Nous devions ensuite revenir à Delhi afin de reprendre un vol le lendemain matin vers Varanesi. Varanesi est une des plus vieilles villes habitées au monde et est, sans contredit, un des endroits les plus sacrés de l’Inde. La ville s’étend le long du Gange et la vieille ville est un labyrinthe de rues et de temples où circulent piétons, moto et vaches. Arrivés à Varanesi, nous avons d’abord marché quelques minutes dans cette ville bondée de monde pour ensuite voir s’ouvrir devant nous le Gange.

Cette rivière, si mythique pour les Indiens, rassemble des milliers de personnes à tous les jours venant s’y purifier en y prenant leur bain ou pour participer à la cérémonie du brûlage des corps.
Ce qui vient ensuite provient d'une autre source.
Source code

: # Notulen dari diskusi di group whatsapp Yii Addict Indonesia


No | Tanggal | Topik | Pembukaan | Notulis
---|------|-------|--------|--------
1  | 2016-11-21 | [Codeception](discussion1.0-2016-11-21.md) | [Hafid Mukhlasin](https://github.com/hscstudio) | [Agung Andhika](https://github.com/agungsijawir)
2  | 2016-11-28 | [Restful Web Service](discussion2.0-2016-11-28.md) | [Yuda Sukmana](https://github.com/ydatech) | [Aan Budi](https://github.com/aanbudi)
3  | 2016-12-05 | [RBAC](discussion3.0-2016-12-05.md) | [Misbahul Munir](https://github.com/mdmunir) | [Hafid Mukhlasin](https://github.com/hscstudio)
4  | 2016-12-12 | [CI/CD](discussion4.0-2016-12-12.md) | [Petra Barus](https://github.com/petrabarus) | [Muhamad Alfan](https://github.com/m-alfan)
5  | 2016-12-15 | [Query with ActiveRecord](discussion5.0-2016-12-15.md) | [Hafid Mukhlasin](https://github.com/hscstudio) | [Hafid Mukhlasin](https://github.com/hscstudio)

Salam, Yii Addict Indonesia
Le long des quelques kilomètres longeant le Gange plusieurs dizaines de « ghâts » s’alignent de par et d’autre de la « ghat » principale où a lieux une cérémonie religieuse animée de musique à tous les soirs. Les ghâts sont en fait des endroits qui ont été aménagés il y a plusieurs années et qui renferment aujourd’hui des symboliques différentes.
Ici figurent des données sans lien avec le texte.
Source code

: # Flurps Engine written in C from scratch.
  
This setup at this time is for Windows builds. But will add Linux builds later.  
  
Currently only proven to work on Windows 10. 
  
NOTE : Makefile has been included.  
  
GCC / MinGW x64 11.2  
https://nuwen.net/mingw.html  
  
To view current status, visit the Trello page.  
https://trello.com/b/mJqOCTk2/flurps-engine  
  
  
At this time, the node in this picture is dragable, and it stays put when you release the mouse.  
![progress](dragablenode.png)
L’une des ghâts (Manikarnika) est utilisée pour incinérer les morts. Les familles peuvent transporter leurs morts de n’importe où dans le pays, dans la mesure où ils en ont les moyens, et ils doivent ensuite payer pour le bois, l’huile, la poudre, etc. Le mort est d’abord porter sur une civière, couvert d’étoffes, pour ensuite être trempé dans le Gange pour purifier son âme, puis il est amené sur le bûcher. Le fils le plus âgé doit allumer le feu et laisser le corps brûler jusqu’à ce qu’il se consume complètement (3h-3h30). Le crâne est ensuite brisé afin de libérer l’âme et les cendres laver avec l’eau du Gange. Seuls les hommes de la famille son admis à la cérémonie. Il est particulièrement étonnant de voir la quantité de corps qui y sont brûlé chaque jour et il peut y avoir jusqu'à 5 à 10 feux simultanément. Malgré tout, l’atmosphère n’est pas tellement dramatique, ce qui peut peut-être s’expliquer par le fait que ce soit le cadeau ultime pour un mort dans la religion hindou additionné du fait qu’ils aient une croyance profonde en la réincarnation de l’âme.
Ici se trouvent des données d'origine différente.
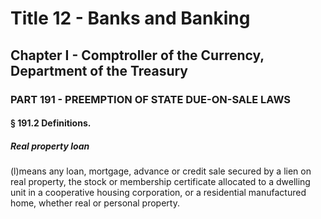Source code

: 
# Title 12 - Banks and Banking
## Chapter I - Comptroller of the Currency, Department of the Treasury
### PART 191 - PREEMPTION OF STATE DUE-ON-SALE LAWS
#### § 191.2 Definitions.
##### Real property loan

(l)means any loan, mortgage, advance or credit sale secured by a lien on real property, the stock or membership certificate allocated to a dwelling unit in a cooperative housing corporation, or a residential manufactured home, whether real or personal property.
Le premier matin de notre arrivée, nous avons fait une balade en bateau sur le Gange au levée du soleil. L’image de cette ville à la lueur du jour est tout à fait sublime. Dès le petit matin, les gens viennent au bord de la rivière afin d’y prendre leur bain, méditer ou faire leur lavage. Les Hindous ont la ferme conviction que l’eau de cette rivière est sacrée et qu’elle a le pouvoir de purifier les âmes, c’est pourquoi plusieurs Indiens gardent de cette eau chez eux ou en boivent un peu chaque jour.

L’endroit est surréel et il y règne une atmosphère toute particulière. Cette ville est certainement l’une des plus atypiques que nous avons eu la chance de visiter.

Tout compte fait, la population du nord s’est avérée moins sympathique que dans le sud. Les gens veulent tirer avantage du tourisme et ce, de toutes les manières possibles, ce qui rend les journées un peu plus exténuantes. Toutefois, la majorité des attraits incontournables s’y retrouvent et c’est aussi dans le nord que nous pouvons vivre l’Inde, telle que nous l’imaginions. Malheureusement, nous avons dû précipiter notre départ vers le Myanmar en raison de la température dans ce pays. Par conséquent, nous quittons le nord avec un sentiment de devoir inachevé et nous devrons certainement y revenir...

Nous sommes maintenant de retour à Delhi et quittons ce soir à 23h10 pour le Myanmar. Merci à Caroline pour cette journée supplémentaire à Delhi….(elle croyait que c’était 11h10 am!).

Fait divers sur l’Inde : Certains hommes plus âgés se teigne les cheveux et la barbe, ce qui rend leur chevelure complètement orangés.